BEGIN Information shown

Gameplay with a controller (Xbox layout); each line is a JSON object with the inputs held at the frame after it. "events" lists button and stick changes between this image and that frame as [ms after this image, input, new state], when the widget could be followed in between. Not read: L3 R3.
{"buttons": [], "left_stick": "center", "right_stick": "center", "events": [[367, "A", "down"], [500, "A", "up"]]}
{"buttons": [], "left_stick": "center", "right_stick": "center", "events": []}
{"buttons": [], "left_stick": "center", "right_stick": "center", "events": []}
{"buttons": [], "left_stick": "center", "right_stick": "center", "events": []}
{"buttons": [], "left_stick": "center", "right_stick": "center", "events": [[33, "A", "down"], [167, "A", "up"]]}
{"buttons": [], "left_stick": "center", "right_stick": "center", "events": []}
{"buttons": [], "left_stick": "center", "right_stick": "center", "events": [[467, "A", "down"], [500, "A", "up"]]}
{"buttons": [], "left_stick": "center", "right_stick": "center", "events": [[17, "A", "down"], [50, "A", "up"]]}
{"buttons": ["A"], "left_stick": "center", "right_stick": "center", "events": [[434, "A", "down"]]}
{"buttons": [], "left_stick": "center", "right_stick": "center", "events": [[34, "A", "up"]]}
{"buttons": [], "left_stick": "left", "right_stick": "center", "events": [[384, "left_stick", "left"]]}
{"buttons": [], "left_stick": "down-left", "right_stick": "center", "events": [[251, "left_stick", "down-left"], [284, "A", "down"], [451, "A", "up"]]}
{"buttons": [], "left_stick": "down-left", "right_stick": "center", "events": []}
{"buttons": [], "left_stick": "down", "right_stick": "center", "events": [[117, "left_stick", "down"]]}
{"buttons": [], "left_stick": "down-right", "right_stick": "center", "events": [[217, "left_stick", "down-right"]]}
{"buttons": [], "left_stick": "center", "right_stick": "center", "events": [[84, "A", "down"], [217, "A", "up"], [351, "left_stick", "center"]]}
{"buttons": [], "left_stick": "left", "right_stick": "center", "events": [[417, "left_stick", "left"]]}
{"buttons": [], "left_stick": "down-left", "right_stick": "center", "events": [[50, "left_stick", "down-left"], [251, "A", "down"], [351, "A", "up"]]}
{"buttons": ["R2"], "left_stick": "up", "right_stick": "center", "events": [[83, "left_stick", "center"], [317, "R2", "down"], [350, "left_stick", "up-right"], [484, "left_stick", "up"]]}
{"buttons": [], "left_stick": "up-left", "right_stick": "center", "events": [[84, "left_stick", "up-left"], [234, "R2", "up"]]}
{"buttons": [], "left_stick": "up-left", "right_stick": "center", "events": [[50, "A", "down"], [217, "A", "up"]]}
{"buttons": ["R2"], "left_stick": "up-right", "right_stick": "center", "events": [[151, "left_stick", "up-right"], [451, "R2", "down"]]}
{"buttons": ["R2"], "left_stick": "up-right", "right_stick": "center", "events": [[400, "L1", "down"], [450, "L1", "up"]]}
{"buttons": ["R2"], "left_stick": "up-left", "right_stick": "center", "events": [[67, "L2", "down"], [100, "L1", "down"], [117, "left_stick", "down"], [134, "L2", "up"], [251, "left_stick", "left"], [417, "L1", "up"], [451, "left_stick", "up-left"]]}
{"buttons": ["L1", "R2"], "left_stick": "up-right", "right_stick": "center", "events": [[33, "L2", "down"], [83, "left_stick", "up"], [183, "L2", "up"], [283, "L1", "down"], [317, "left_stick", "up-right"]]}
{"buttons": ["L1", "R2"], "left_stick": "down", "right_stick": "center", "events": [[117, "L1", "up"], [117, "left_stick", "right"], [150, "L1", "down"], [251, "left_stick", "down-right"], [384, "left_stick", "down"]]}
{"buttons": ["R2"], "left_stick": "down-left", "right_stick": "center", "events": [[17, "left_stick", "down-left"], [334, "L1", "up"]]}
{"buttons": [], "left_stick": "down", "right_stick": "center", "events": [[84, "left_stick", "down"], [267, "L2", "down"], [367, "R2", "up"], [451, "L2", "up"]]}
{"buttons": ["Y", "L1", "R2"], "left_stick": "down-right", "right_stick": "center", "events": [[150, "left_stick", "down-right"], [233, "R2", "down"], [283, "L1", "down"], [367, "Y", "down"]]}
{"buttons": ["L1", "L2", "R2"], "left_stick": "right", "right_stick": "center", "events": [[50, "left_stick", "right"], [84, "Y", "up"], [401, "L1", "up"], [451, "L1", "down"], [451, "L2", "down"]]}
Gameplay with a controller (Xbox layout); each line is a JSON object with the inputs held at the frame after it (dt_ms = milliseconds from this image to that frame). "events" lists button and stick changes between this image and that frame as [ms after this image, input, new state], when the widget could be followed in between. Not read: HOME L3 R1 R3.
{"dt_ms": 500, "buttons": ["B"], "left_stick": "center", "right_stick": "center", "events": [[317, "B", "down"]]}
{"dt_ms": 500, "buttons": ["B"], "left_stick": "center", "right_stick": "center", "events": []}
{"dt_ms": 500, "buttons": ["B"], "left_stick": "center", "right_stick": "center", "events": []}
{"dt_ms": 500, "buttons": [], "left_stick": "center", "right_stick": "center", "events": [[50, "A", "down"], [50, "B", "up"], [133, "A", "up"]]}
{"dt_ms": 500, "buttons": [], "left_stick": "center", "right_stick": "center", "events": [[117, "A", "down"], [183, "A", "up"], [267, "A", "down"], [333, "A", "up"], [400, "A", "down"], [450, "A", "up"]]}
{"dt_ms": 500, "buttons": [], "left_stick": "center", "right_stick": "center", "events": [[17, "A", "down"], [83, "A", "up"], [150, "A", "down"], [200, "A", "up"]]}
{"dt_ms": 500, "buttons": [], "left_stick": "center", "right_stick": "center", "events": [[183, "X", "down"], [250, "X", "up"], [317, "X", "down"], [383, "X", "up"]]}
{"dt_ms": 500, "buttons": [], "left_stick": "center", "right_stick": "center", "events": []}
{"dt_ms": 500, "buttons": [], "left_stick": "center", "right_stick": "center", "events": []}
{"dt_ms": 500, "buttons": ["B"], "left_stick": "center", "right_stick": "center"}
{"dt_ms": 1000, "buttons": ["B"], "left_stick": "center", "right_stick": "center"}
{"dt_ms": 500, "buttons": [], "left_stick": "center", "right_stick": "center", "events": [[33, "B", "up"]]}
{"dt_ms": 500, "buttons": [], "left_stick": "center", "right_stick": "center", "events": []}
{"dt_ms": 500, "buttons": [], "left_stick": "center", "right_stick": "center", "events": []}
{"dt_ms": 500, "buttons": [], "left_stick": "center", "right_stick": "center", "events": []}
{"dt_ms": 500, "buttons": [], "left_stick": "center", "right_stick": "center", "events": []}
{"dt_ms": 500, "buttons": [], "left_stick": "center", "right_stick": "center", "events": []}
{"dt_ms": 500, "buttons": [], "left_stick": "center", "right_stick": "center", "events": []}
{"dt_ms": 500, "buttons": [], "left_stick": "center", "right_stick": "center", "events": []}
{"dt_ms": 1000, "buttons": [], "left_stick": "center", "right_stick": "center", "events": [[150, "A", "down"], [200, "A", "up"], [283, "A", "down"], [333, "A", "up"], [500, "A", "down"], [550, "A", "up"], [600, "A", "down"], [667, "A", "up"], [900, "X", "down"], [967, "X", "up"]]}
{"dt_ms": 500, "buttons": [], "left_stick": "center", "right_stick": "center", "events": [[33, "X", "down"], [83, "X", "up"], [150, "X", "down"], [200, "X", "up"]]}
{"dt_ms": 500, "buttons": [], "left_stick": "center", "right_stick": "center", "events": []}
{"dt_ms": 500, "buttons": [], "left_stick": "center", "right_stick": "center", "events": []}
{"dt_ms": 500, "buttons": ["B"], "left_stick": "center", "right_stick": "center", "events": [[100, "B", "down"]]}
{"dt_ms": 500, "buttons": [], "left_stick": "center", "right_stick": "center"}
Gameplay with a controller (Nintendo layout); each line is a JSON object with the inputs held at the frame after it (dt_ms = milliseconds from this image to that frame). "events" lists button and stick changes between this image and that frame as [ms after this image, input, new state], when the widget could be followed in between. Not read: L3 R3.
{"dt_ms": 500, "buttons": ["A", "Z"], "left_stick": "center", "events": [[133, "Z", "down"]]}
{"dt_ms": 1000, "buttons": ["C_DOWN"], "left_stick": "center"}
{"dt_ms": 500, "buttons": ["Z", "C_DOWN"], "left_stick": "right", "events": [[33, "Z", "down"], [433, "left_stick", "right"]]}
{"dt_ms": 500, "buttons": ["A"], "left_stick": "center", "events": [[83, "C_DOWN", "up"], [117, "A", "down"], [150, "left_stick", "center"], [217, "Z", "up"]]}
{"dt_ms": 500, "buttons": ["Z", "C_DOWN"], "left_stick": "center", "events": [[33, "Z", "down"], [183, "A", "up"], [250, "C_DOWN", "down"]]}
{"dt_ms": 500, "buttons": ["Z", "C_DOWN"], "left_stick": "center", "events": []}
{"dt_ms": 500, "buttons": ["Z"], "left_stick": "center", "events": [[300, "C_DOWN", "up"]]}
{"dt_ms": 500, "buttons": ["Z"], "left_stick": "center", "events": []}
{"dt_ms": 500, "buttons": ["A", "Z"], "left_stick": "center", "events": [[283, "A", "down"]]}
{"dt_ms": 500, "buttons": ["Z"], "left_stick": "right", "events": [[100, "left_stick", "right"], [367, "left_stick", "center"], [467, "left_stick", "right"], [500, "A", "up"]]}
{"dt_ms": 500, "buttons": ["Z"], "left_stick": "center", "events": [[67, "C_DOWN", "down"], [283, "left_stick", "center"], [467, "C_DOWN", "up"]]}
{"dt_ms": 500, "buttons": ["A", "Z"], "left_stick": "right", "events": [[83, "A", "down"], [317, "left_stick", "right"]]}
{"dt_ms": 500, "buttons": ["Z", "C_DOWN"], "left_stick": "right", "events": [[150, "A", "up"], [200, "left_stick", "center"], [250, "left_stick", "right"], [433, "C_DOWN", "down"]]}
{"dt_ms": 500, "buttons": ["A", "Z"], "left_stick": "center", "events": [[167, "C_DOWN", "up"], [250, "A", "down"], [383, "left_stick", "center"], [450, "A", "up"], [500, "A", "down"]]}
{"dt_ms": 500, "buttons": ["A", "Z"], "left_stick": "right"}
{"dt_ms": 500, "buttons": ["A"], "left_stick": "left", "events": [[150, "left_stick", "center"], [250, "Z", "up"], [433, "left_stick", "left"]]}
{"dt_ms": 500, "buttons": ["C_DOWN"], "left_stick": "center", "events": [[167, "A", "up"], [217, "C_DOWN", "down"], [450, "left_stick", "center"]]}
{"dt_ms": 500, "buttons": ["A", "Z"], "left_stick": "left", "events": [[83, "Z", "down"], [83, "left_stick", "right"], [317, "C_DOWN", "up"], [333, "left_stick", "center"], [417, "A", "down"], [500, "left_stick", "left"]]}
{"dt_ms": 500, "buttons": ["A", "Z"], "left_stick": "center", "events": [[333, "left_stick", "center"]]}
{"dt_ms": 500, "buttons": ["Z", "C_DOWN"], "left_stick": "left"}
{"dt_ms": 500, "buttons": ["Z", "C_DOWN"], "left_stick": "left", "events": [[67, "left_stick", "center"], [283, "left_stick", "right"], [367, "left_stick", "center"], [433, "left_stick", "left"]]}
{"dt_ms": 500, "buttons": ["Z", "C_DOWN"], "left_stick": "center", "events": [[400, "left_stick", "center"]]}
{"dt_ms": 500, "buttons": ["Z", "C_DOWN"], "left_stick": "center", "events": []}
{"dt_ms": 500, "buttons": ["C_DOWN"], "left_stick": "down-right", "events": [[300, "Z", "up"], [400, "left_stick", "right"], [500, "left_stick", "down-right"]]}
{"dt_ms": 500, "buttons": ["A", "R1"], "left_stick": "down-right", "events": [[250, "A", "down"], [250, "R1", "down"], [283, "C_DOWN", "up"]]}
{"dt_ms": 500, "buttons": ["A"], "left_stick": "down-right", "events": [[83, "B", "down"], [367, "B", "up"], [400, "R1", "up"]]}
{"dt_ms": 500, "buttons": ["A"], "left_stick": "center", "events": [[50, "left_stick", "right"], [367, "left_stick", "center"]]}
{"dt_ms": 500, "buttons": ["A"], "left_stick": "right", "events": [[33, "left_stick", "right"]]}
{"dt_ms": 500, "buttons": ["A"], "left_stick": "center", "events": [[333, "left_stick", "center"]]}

END Information shown

■ What to do: Lines containing the word "milliseconds" must be found in the data above and copied.

■ Written answer:
Gameplay with a controller (Xbox layout); each line is a JSON object with the inputs held at the frame after it (dt_ms = milliseconds from this image to that frame). "events" lists button and stick changes between this image and that frame as [ms after this image, input, new state], when the widget could be followed in between. Not read: HOME L3 R1 R3.
Gameplay with a controller (Nintendo layout); each line is a JSON object with the inputs held at the frame after it (dt_ms = milliseconds from this image to that frame). "events" lists button and stick changes between this image and that frame as [ms after this image, input, new state], when the widget could be followed in between. Not read: L3 R3.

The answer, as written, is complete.